If the answer to any of these things is you then you foremost have a parenting problem.
Anonymous
08/18/2025 08:09
Subject: 19yo DD failed her freshman year and now is at home refusing to work or go to school
Anonymous wrote:I mean nothing about failing at life indicated perfectionism to me.
Some people with perfectionism (+anxiety) freeze if they can’t do something “right”
Anonymous
08/18/2025 08:05
Subject: 19yo DD failed her freshman year and now is at home refusing to work or go to school
I mean nothing about failing at life indicated perfectionism to me.
Anonymous
08/18/2025 07:55
Subject: Re:19yo DD failed her freshman year and now is at home refusing to work or go to school
ADHD is one of those weird diagnoses where it sounds like they will solve all the problems but frequently labeling something makes it worse. She seems like she is very anxious and copes with it by being perfectionist and then drinking.
Anonymous
08/18/2025 07:54
Subject: 19yo DD failed her freshman year and now is at home refusing to work or go to school
Are you paying for her phone? Take it away and give her a flip phone until she either:
—goes to rehab
—gets a full time job
—goes to CC full time
Anonymous
08/18/2025 07:53
Subject: 19yo DD failed her freshman year and now is at home refusing to work or go to school
Anonymous wrote:She needs rehab. Stop paying for all extras for her.
+1
Stop enabling this behavior.
Anonymous
08/18/2025 07:51
Subject: 19yo DD failed her freshman year and now is at home refusing to work or go to school
She needs rehab. Stop paying for all extras for her.
Anonymous
08/18/2025 07:49
Subject: 19yo DD failed her freshman year and now is at home refusing to work or go to school
She goes to rehab or moves out. She gets 6 months to make significant changes or she is cut off financially.
Anonymous
08/18/2025 02:29
Subject: 19yo DD failed her freshman year and now is at home refusing to work or go to school
19 year old DD is now at home acting complete different and wanting to do nothing after she failed her freshman year. DD got diagnosed with ADHD in 10th grade after her grades suddenly slipped significantly and she wasn’t getting her usual A’s. The rest of high school, we tried medication and some therapy for a while, but got her off the medication because she had some bad side effects. So, we mainly had to sit with her to make sure she did her homework, turned it in, and studied for tests which helped. End of senior year, we put DD back on another medication that we thought would help her do well this year, because now that she had to be away for college she needed to manage her school work in her own. We weren’t able to monitor her anymore. We didn’t have access to her grades, so all we knew was what she told us.

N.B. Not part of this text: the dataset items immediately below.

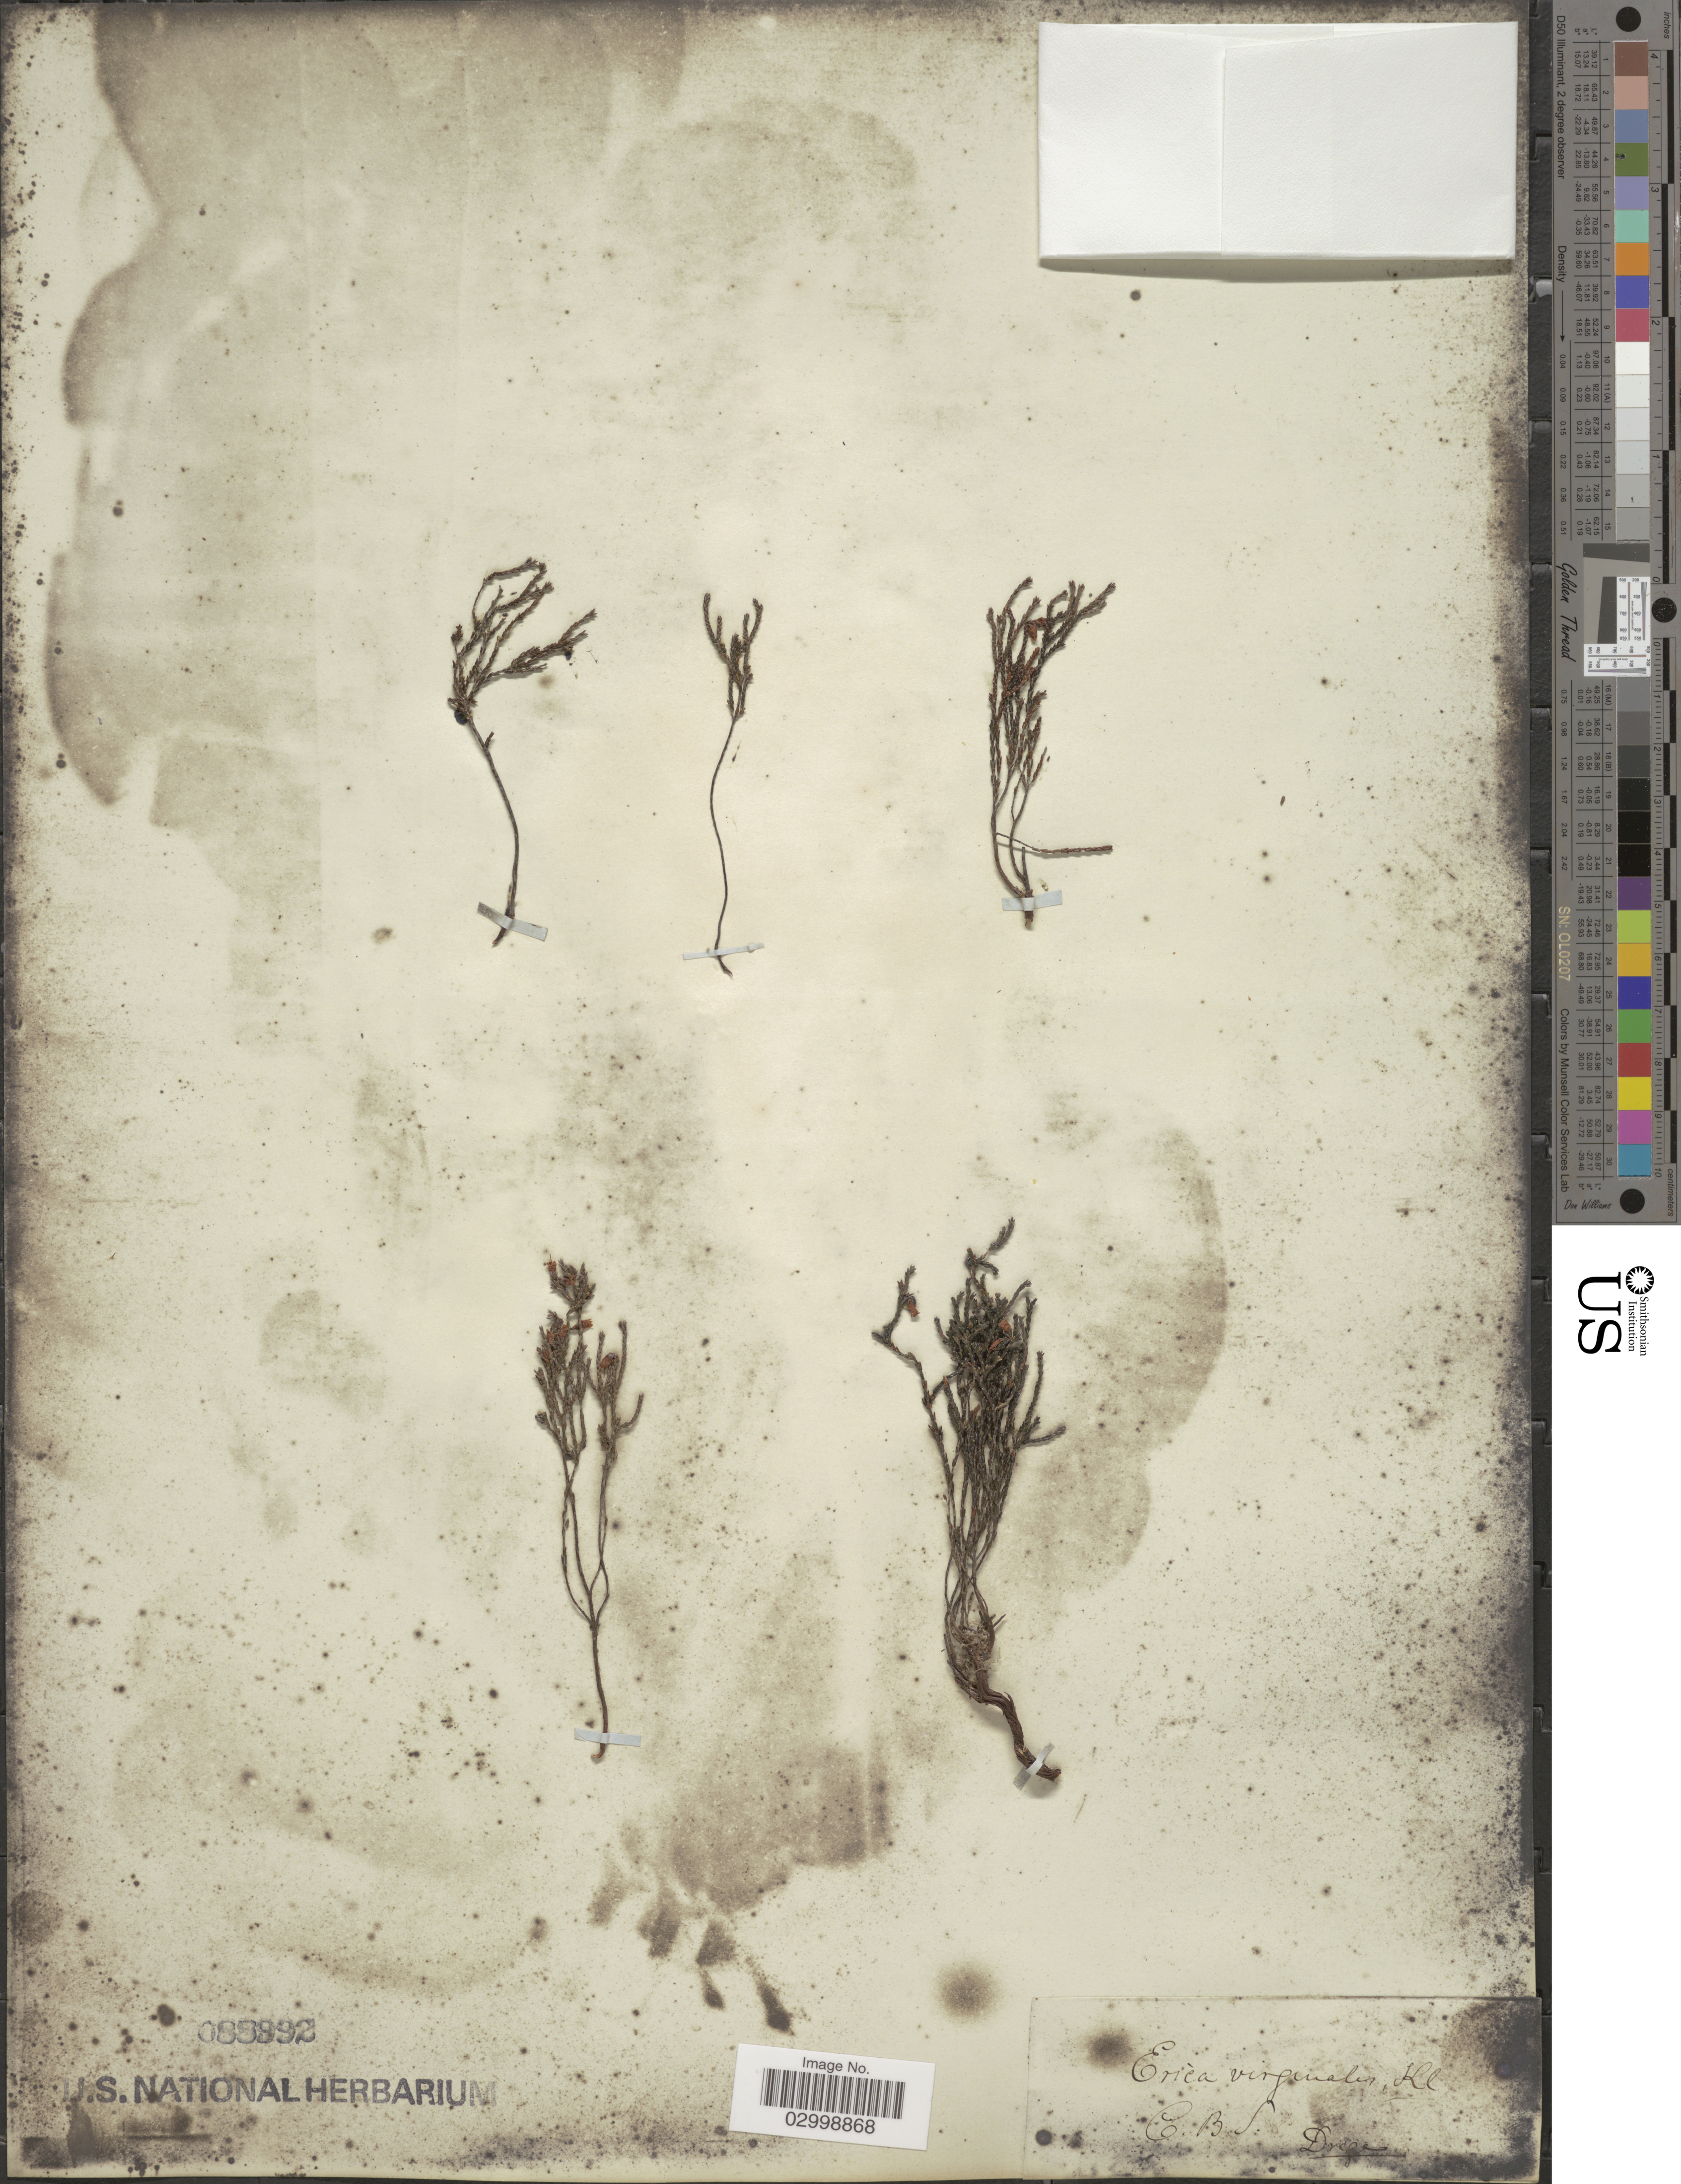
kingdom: Plantae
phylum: Tracheophyta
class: Magnoliopsida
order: Ericales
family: Ericaceae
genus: Erica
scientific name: Erica virgularis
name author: Salisb.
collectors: Drege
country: South Africa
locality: C. B. S.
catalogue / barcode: US 88992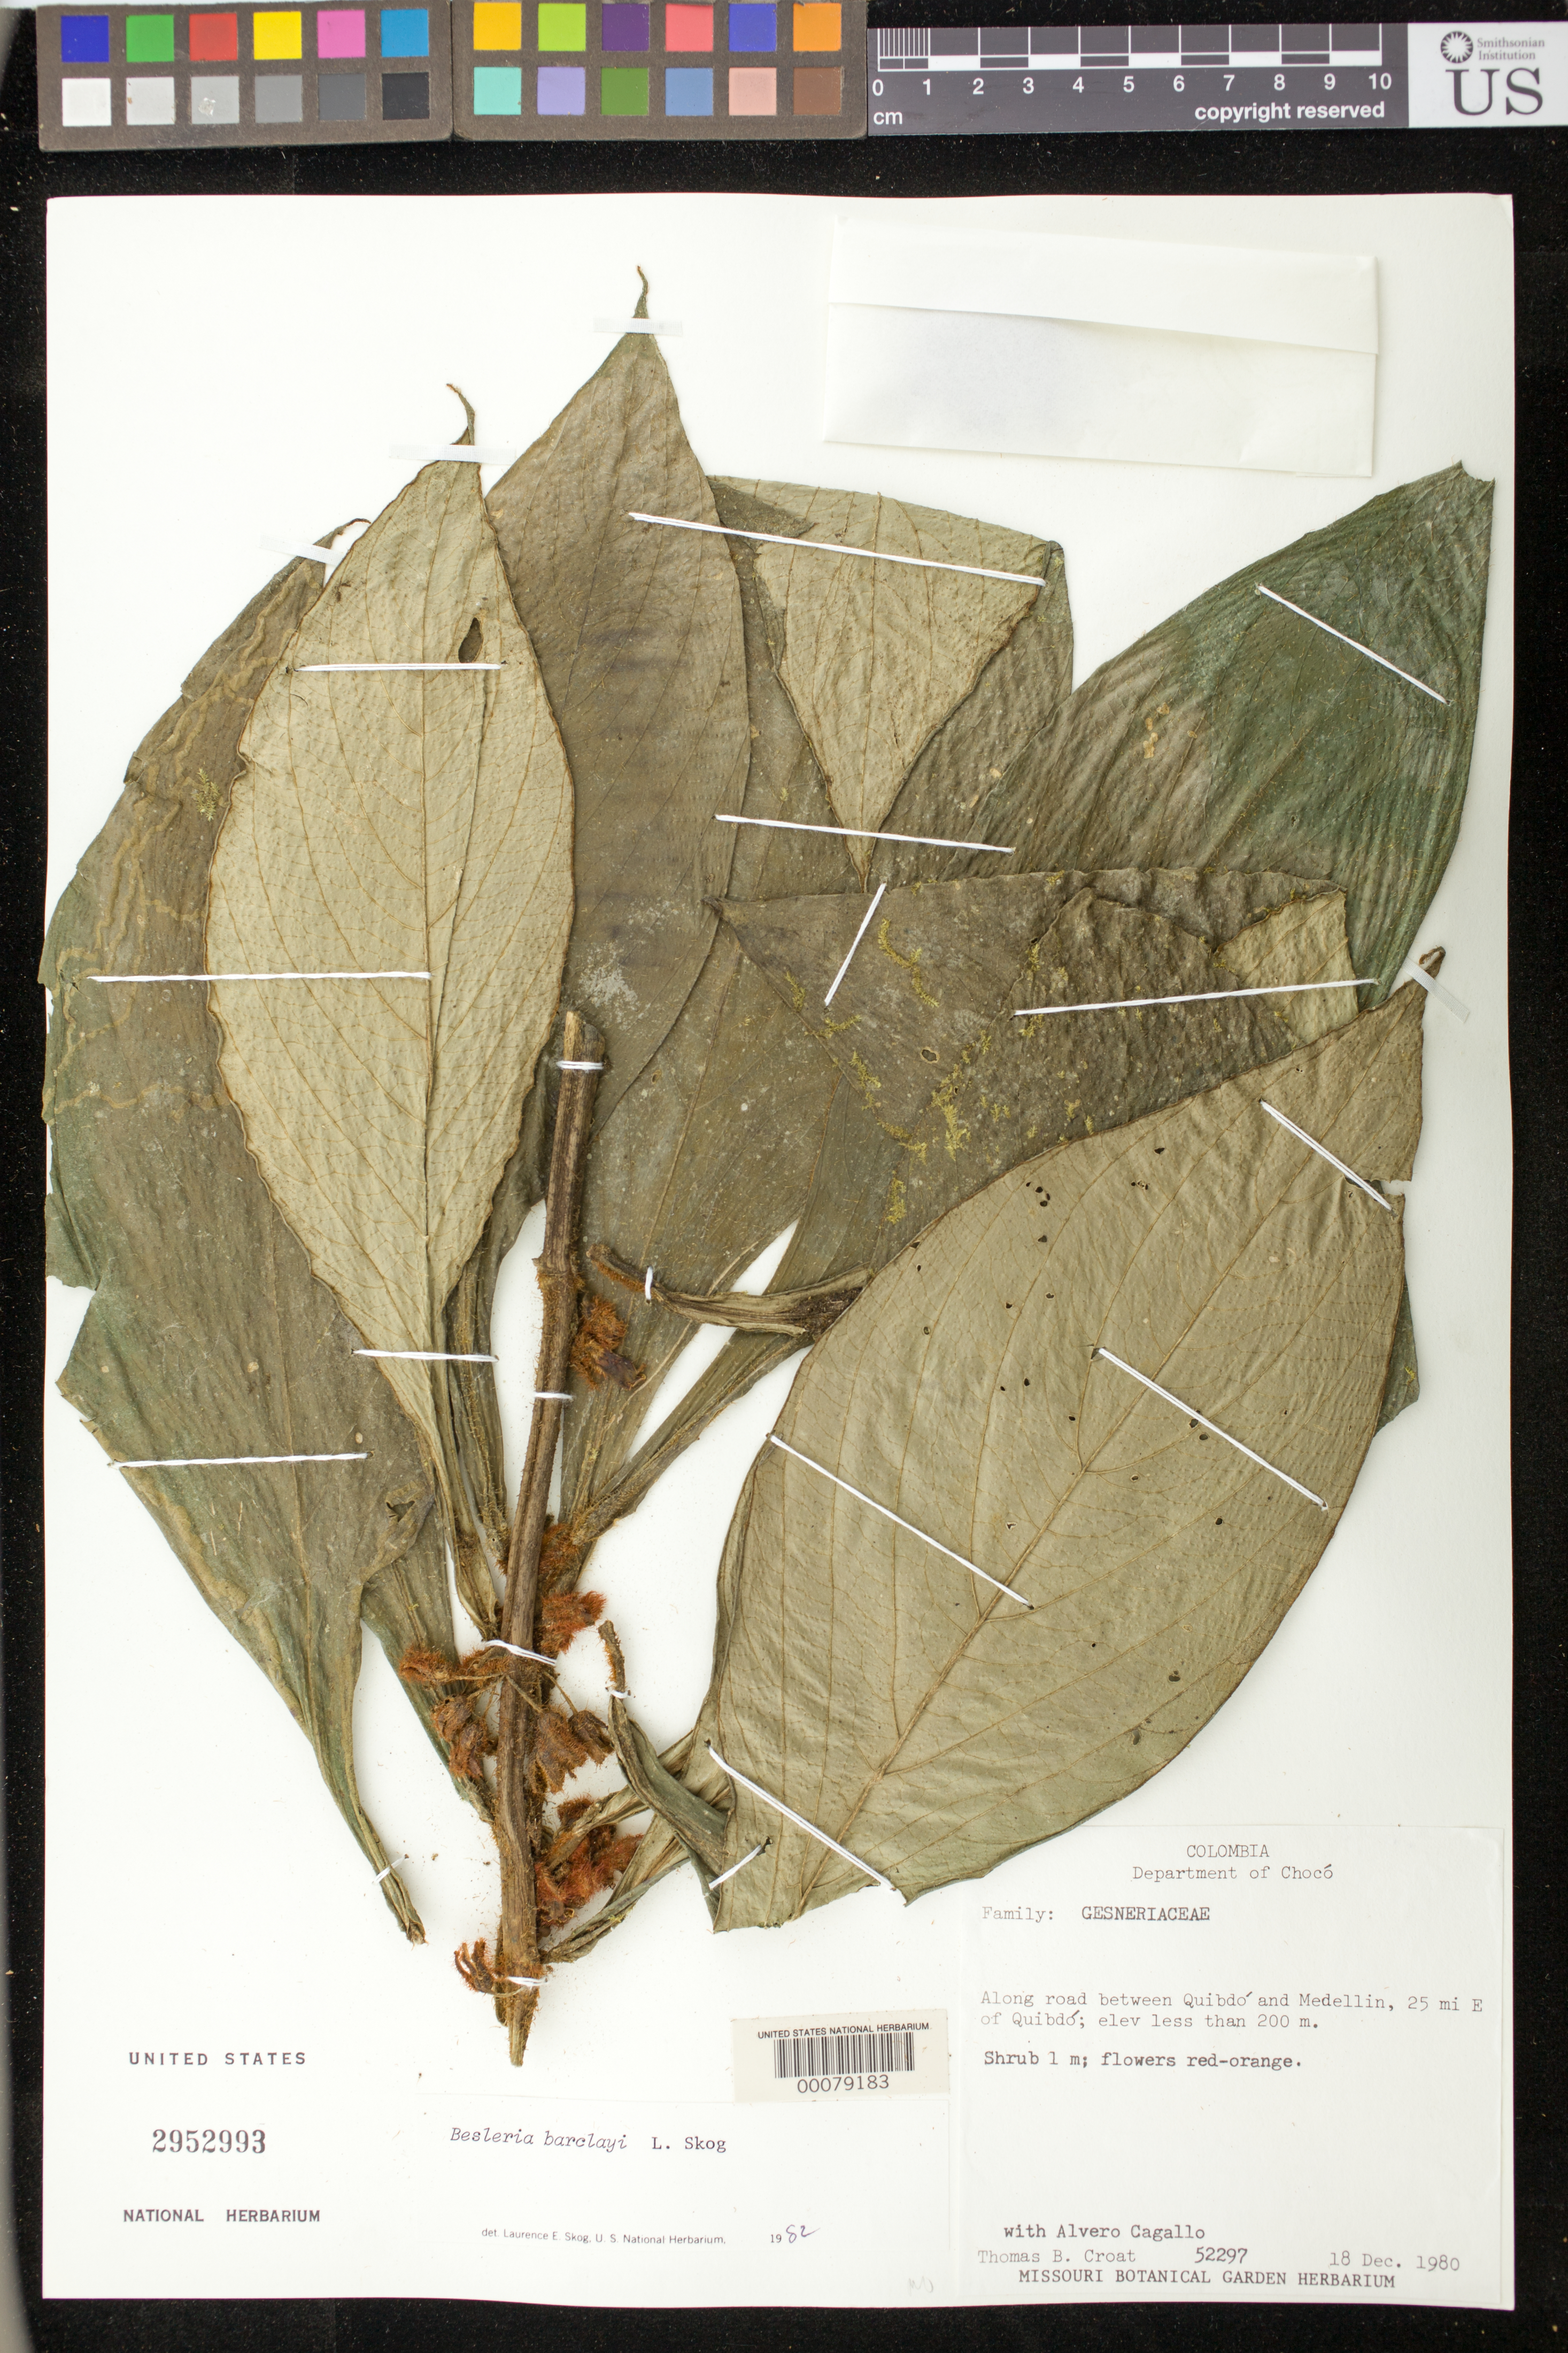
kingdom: Plantae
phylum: Tracheophyta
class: Magnoliopsida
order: Lamiales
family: Gesneriaceae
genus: Besleria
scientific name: Besleria barclayi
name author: L.E. Skog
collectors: T. B. Croat & A. Cogollo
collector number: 52297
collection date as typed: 18 Dec 1980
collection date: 1980-12-18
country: Colombia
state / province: Chocó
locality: Along road between Quibdo and Medellin, 25 mi E of Quibdo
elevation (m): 0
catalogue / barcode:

She had a great year socially and made many friends, but she has developed a drinking habit. DD came back home in May and started a part-time job for the summer, which has now concluded. She’s currently dating a guy she went to high school with and is a commuter to our local university and now that she is home and without a job, she spends most of the time over at his. DD wants a good future for herself but I’m not aware how she expects that to happen right now. DD doesn’t want to take her medication, refuses to get a new job, and she doesn’t want to do any community college classes to continue her education because she tends to be very perfectionist and was very upset about failing so she believes since she failed out it isn’t worth continuing because she wanted a full 4 year university education. When she is at home, she doesn’t cleans up after herself and does nothing but sleep in and be on her phone.
A lot of times DD comes home really drunk after being at her boyfriends, and she’s a mean drunk, so she gets super disrespectful and calls DH and I names. We have two other teenage DDs ages 17 and 13 and we are afraid she’s setting them a bad example by her behaving like this. We have no issue wi to her living with us as long as she is respectful and is working or in school but right now that isn’t happening so we are not sure where to begin or what to do. Any advice would be extremely helpful.